Yurchak, speaking on behalf of the city as director of operations and water utilities, presented a resolution the City Council had passed the previous night, urging the Zone 7 board to delay its vote so the city and the public could further analyze the proposed rates, and asking the agency to revisit its reserve policy.
“We’d also like you to consider taking out bonds for your capital projects,” Yurchak said. “And looking at the useful life of those projects, to ensure the future users pay their fair share of those projects.”
But McIntyre didn't think Zone 7 is going far enough in funding reserves and water supply reliability projects.
“Looking at water reliability for the Tri-Valley, the do-nothing option will have catastrophic consequences for the Tri-Valley,” McIntyre said. “It is unthinkable that we will not do one or more water reliability projects.”
“The idea of $3 million over four years doesn’t seem like the best start on that now,” he added.
He asked the board to make their final rates decision by the end of November, so that DSRSD could be more accurate in moving forward with their own rate adjustments.
Staff had previously proposed allocating $9 million to $15.2 million for water supply reliability projects over the next four years, but they reduced this down to $3 million at the board’s direction.
When discussing how to proceed, the board discussion centered largely on the rate schedule’s timeline and on ensuring the agency is prepared for a future drought. Directors pointed to California’s most recent drought, which depleted the drought reserve by $26 million -- neither option presented will replenish this, they said.
Sanwong referenced one public speaker who had said the agency needed to be good stewards of ratepayers’ dollars.
“We also need to be good stewards in planning for these emergency scenarios, such as a drought,” she said.
Palmer added that in order to be able to pursue a debt-financing option, as was suggested by Pleasanton, they would need to retain good credit scores -- determined in part by the state of their reserves.
Timeline-wise, staff said that some retailers preferred longer time periods, for planning purposes -- a perspective McIntyre confirmed when he spoke, adding that DSRSD would prefer a five or six-year schedule.
Stevens also noted that the water agency needed to remain competitive salary-wise, in order to retain employees.
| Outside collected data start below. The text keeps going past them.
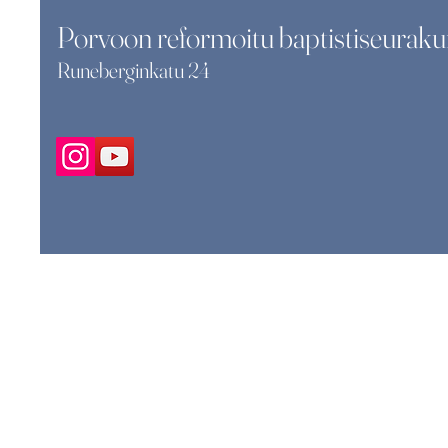
Porvoon reformoitu baptistiseuraku
Runeberginkatu 24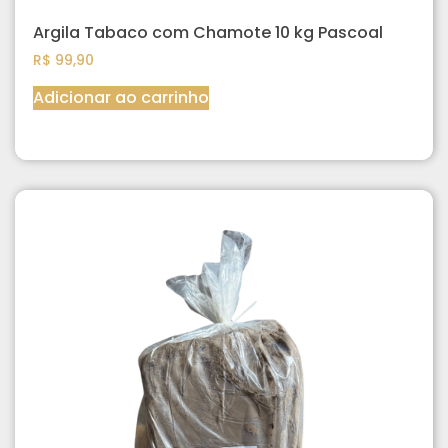
Argila Tabaco com Chamote 10 kg Pascoal
R$
99,90
Adicionar ao carrinho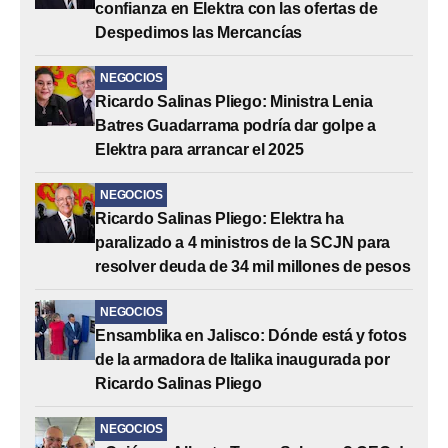
confianza en Elektra con las ofertas de
Despedimos las Mercancías
NEGOCIOS
Ricardo Salinas Pliego: Ministra Lenia
Batres Guadarrama podría dar golpe a
Elektra para arrancar el 2025
NEGOCIOS
Ricardo Salinas Pliego: Elektra ha
paralizado a 4 ministros de la SCJN para
resolver deuda de 34 mil millones de pesos
NEGOCIOS
Ensamblika en Jalisco: Dónde está y fotos
de la armadora de Italika inaugurada por
Ricardo Salinas Pliego
NEGOCIOS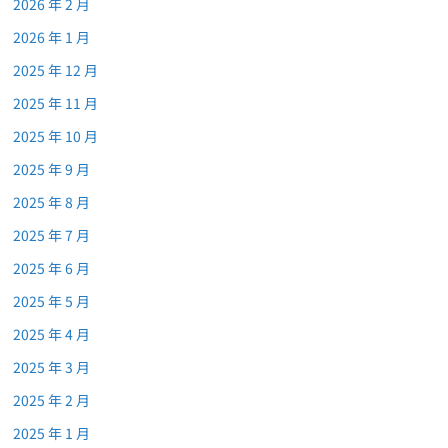
2026 年 2 月
2026 年 1 月
2025 年 12 月
2025 年 11 月
2025 年 10 月
2025 年 9 月
2025 年 8 月
2025 年 7 月
2025 年 6 月
2025 年 5 月
2025 年 4 月
2025 年 3 月
2025 年 2 月
2025 年 1 月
“You cannot keep the employees unless you pay them,” Stevens said. “We want to steal them from everybody else in the water industry. That 3% (CPI) is a minimum level that we need to maintain our employees, because our water treatment plants have to be maintained, 24/7.”
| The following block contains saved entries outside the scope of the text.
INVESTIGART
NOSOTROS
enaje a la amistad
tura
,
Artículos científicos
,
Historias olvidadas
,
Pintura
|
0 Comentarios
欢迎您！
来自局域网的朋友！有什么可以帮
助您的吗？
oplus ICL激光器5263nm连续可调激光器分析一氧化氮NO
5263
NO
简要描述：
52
Eight audience members spoke during the public comments period on this item, many of whom lauded the current board and staff for improved transparency and communication with the public.
“I want to second a prior speaker’s compliment to you as a board, for being much better about, I feel, this year, about being transparent and welcoming communication from community members,” said resident Tish Niehans.
However, several also asked Zone 7 to delay the vote, in accordance with the city of Pleasanton’s wishes, and to really think about the impact of the increases on customers.
“When you’re on a fixed income, and you don’t see those increases in income all the time, (rate increases) keeps dropping you down,” Joe Cunningham said. “Your status is getting pretty low.”
In other business
* The board unanimously approved untreated water rates for 2019, along with 2019 municipal and industrial water connection fees for new developments.
Untreated water rates come out to a delivery charge of $167 per acre-foot for all metered water delivered per month, while the temporary untreated water service monthly rates come out to a charge of $860 per acre-foot, or $2.64 per 1,000 gallons. The non-scheduled untreated service rates would also be $860 per acre-foot.
In terms of the water connection fees, new developments in Alameda County will see the fee per dwelling unit equivalent rise from $28,170 to $29,070. Dougherty’s Valley’s fee per dwelling unit equivalent would increase from $27,030 to $27,900.